Independent voters are slightly favoring Democratic U.S. Senate candidate Jon Ossoff over Georgia's incumbent Republican Sen. David Perdue in Tuesday night's runoff election, according to an exit poll.

Independent voters were closely divided between Ossoff and Perdue, but Democrats had a slight advantage among the group, according to a preliminary CNN exit poll.

The poll was conducted for the National Elections poll, a group of media outlets including CNN, by Edison Research. Researchers gathered data by surveying 5,260 Georgia voters who cast ballots in person on election day or during early voting, along with conducting telephone interviews with some other early voters and those who cast mail-in ballots.

Jon Ossoff David Perdue Exit Poll
Democratic Senate candidate Jon Ossoff speaks to the press at Dunbar Neighborhood Center in Atlanta, Georgia on January 5, 2021. Michael M. Santiago/Getty

Ossoff and Perdue are taking part in the runoff because neither candidate achieved 50 percent in November's election, although Perdue had around 88,000 more votes than Ossoff after all the ballots were counted. Polling conducted prior to the runoff suggested that the candidates were essentially deadlocked heading into Tuesday.

Experts have cautioned that exit polls are particularly prone to issues of accuracy, with preliminary polling data even more likely to be less than accurate. The COVID-19 pandemic has also changed the manner in which exit polls are conducted, since a smaller portion of the voters are available to be interviewed in person on Election Day.

Newsweek reached out to Ossoff and Perdue's campaigns for comment.

A close race was also expected heading into Georgia's other Senate runoff. Polls showed incumbent Republican Kelly Loeffler running closely behind Democratic challenger Raphael Warnock. Unlike the race between Perdue and Ossoff, the contest is a special election, with Loeffler defending the seat she was appointed to by GOP Governor Brian Kemp in December 2019.

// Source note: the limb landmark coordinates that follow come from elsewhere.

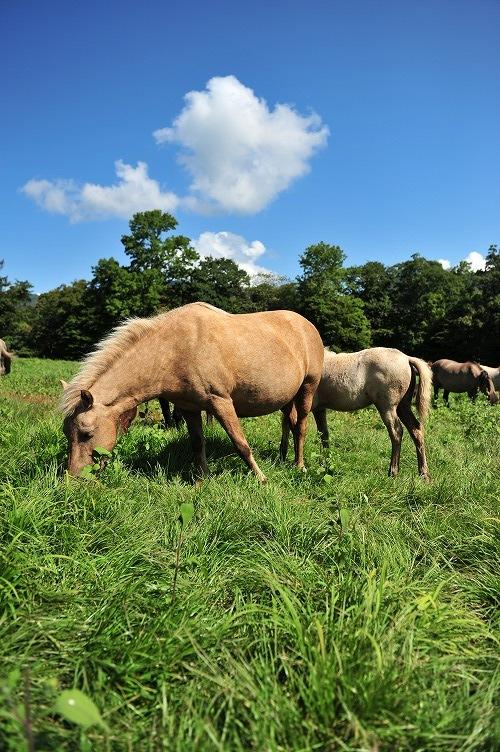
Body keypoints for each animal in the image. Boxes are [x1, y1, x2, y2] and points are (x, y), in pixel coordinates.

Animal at [60, 302, 324, 482]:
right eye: (66, 433)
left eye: (86, 433)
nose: (74, 479)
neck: (173, 350)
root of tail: (307, 325)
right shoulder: (189, 408)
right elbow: (197, 444)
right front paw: (202, 481)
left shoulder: (221, 402)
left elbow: (241, 444)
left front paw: (261, 479)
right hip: (286, 398)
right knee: (288, 424)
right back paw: (283, 456)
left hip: (307, 389)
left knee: (300, 427)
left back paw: (299, 465)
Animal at [280, 346, 432, 476]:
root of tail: (406, 358)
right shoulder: (319, 409)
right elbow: (322, 434)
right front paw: (326, 465)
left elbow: (295, 428)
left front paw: (294, 462)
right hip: (403, 406)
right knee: (416, 429)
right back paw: (424, 474)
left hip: (387, 407)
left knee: (396, 432)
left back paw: (393, 472)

The outcome of the two elections will determine which party controls the Senate. If Democrats win both seats, the upper chamber would be split 50-50 but Vice President-elect Kamala Harris would have the ability to break ties, giving Democrats control. Republicans only need to win one of the two seats to retain control.

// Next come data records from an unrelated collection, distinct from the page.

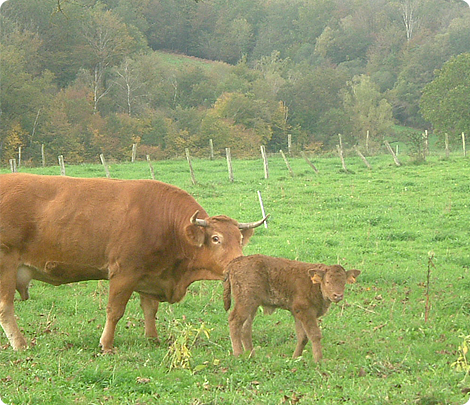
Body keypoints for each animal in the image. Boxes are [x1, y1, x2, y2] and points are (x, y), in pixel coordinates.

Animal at [0, 172, 266, 352]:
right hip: (6, 265)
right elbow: (115, 311)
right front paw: (106, 344)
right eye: (216, 238)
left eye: (240, 239)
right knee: (5, 308)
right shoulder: (124, 272)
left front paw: (152, 338)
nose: (239, 263)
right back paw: (20, 344)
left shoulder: (150, 275)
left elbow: (150, 309)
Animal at [224, 254, 360, 362]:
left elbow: (303, 337)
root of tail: (237, 261)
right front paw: (318, 359)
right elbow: (314, 335)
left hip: (252, 305)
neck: (314, 284)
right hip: (245, 302)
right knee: (234, 321)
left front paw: (295, 357)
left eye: (343, 282)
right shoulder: (305, 311)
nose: (338, 295)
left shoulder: (297, 313)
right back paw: (238, 354)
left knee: (245, 328)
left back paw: (251, 355)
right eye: (327, 282)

Republicans have expressed concern that President Donald Trump's continued unsubstantiated claims that the presidential election was rife with widespread voter fraud could undermine GOP chances in Georgia. Some pro-Trump figures, such as attorney Lin Wood, have suggested that Trump supporters should boycott the runoffs in protest of the president's loss in the state, which was certified after three separate counts of the vote and multiple audits overseen by Republican state election officials and Kemp.

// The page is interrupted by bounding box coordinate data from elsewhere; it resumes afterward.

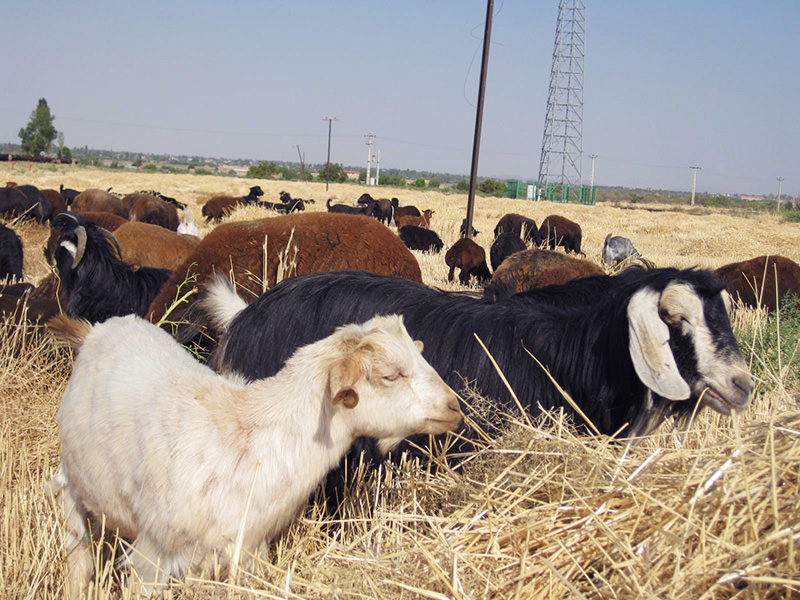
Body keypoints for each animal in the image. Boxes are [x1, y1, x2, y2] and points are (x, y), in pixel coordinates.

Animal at [48, 310, 462, 596]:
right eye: (391, 374)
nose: (454, 406)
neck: (250, 439)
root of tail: (101, 328)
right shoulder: (152, 558)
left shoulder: (248, 554)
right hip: (73, 478)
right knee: (71, 526)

Tuesday's exit poll suggested that Georgia voters had confidence that the runoffs would be conducted fairly and that their votes would be counted accurately. However, a large difference in confidence existed depending on party. While just over half of Republicans believed that the election would be fair, around 90 percent of Democrats said the same. A 70 percent majority of Independents agreed.